***** LISTED ENTRIES *****

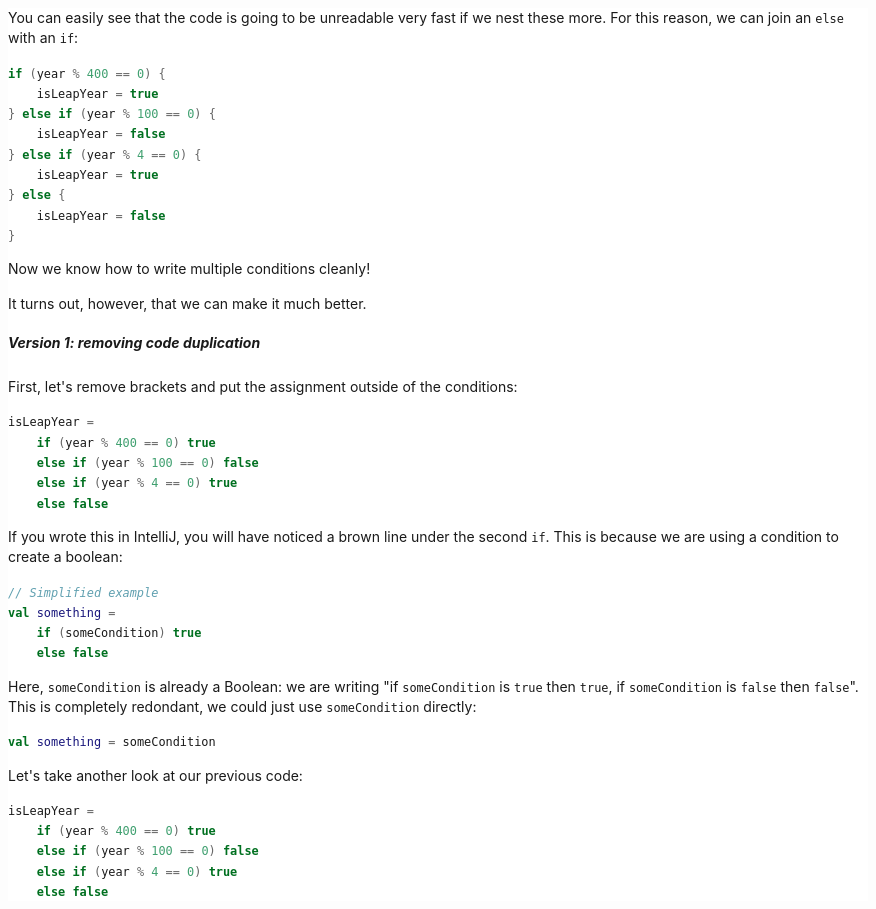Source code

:You can easily see that the code is going to be unreadable very fast if we nest these more. For this reason, we can join an `else` with an `if`:

```kotlin
if (year % 400 == 0) {
	isLeapYear = true
} else if (year % 100 == 0) {
	isLeapYear = false
} else if (year % 4 == 0) {
	isLeapYear = true
} else {
	isLeapYear = false
}
```

Now we know how to write multiple conditions cleanly!

It turns out, however, that we can make it much better.

##### Version 1: removing code duplication

First, let's remove brackets and put the assignment outside of the conditions:

```kotlin
isLeapYear =
	if (year % 400 == 0) true
	else if (year % 100 == 0) false
	else if (year % 4 == 0) true
	else false
```

If you wrote this in IntelliJ, you will have noticed a brown line under the second `if`. This is because we are using a condition to create a boolean:

```kotlin
// Simplified example
val something =
	if (someCondition) true
	else false
```

Here, `someCondition` is already a Boolean: we are writing "if `someCondition` is `true` then `true`, if `someCondition` is `false` then `false`". This is completely redondant, we could just use `someCondition` directly:

```kotlin
val something = someCondition
```

Let's take another look at our previous code:

```kotlin
isLeapYear =
	if (year % 400 == 0) true
	else if (year % 100 == 0) false
	else if (year % 4 == 0) true
	else false
```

*****

● **ABOUT THIS TASK**: If a line of the records above includes the word "that", count it; state the final number with no other words.

● **ANSWER TO THIS PROBLEM**: 2